Le Tribunal administratif de Montreuil a rejeté la requête de Mme C..., ressortissante nicaraguayenne, qui contestait le refus d'entrée sur le territoire français et son maintien en zone d'attente à l'aéroport Paris-Charles-de-Gaulle. La requête a été jugée irrecevable car elle ne comportait que des moyens non assortis des précisions nécessaires pour en apprécier le bien-fondé, conformément à l'article R. 222-1, 7° du code de justice administrative. L'ordonnance a donc rejeté l'ensemble des conclusions, y compris les demandes d'injonction et de frais de justice.
Texte intégral
Vu la procédure suivante :
Par une requête, enregistrée le 11 septembre 2025, Mme B... C..., représentée par Me Namigohar, demande au tribunal :
1°) d’annuler la décision par laquelle la direction de la police aux frontières de l’aéroport Paris-Charles-de-Gaulle lui a refusé l’entrée et l’a maintenue en zone d’attente ;
2°) d’enjoindre la direction de la police aux frontières de l’autoriser à entrer sur le territoire français, ou à défaut, de faciliter son entrée en Espagne et de procéder à l’effacement de son inscription au fichier SIS ;
3°) de mettre à la charge de l’État (préfet de la Seine-Saint-Denis) la somme de 1 500 euros en application des dispositions de l’article L. 761-1 du code de justice administrative.

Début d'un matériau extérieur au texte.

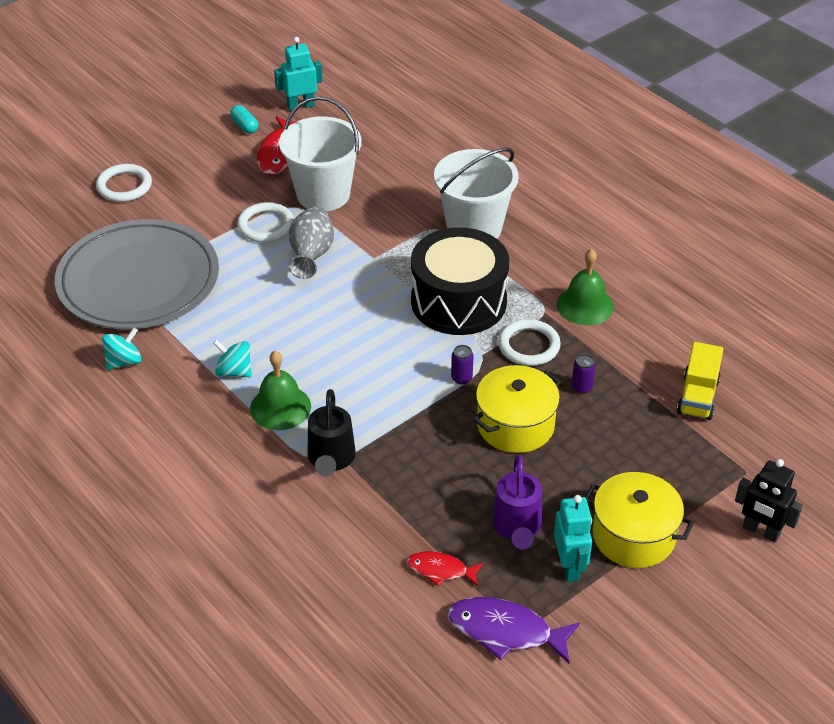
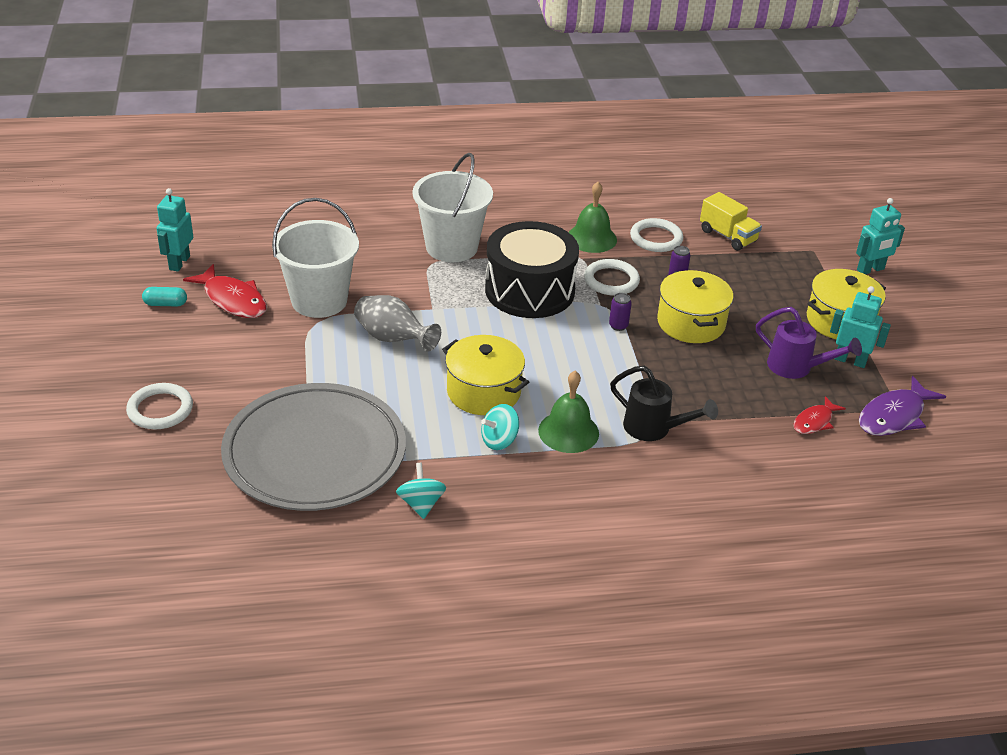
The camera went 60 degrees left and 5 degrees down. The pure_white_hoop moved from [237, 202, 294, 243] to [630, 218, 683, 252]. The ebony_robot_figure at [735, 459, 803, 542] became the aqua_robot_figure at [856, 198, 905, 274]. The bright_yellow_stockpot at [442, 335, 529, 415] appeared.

Vu les autres pièces du dossier.
Vu le code de justice administrative
Considérant ce qui suit :
Mme C..., ressortissante nicaraguayenne, demande l’annulation de la décision par laquelle la direction de la police aux frontières de l’aéroport Paris - Charles-de-Gaulle lui a refusé l’entrée et l’a maintenue en zone d’attente.
2. Aux termes de l’article R. 222-1 du code de justice administrative : « (…) les premiers vice-présidents des tribunaux (…) peuvent, par ordonnance : (…) 7° Rejeter, après l'expiration du délai de recours (…), les requêtes ne comportant que (…) des moyens qui (…) ne sont manifestement pas assortis des précisions permettant d'en apprécier le bien-fondé (…) ».
3. La requête de Mme C... ne comporte qu’une liste de cinq moyens qui ne sont manifestement assortis d’aucune précision permettant d’en apprécier le bien-fondé. Dès lors, elle peut être rejetée sur le fondement des dispositions précitées du 7° de l’article R. 222-1 du code de justice administrative, en toutes ses conclusions.
O R D O N N E :
Article 1er : La requête de Mme C... est rejetée.
Article 2 : La présente ordonnance sera notifiée à Mme B... C....
Fait à Montreuil, le 24 décembre 2025.
Le président de la 11e chambre,
M. A...
La République mande et ordonne ministre de l'intérieur en ce qui le concerne ou à tous commissaires de justice à ce requis en ce qui concerne les voies de droit commun contre les parties privées de pourvoir à l’exécution de la présente ordonnance.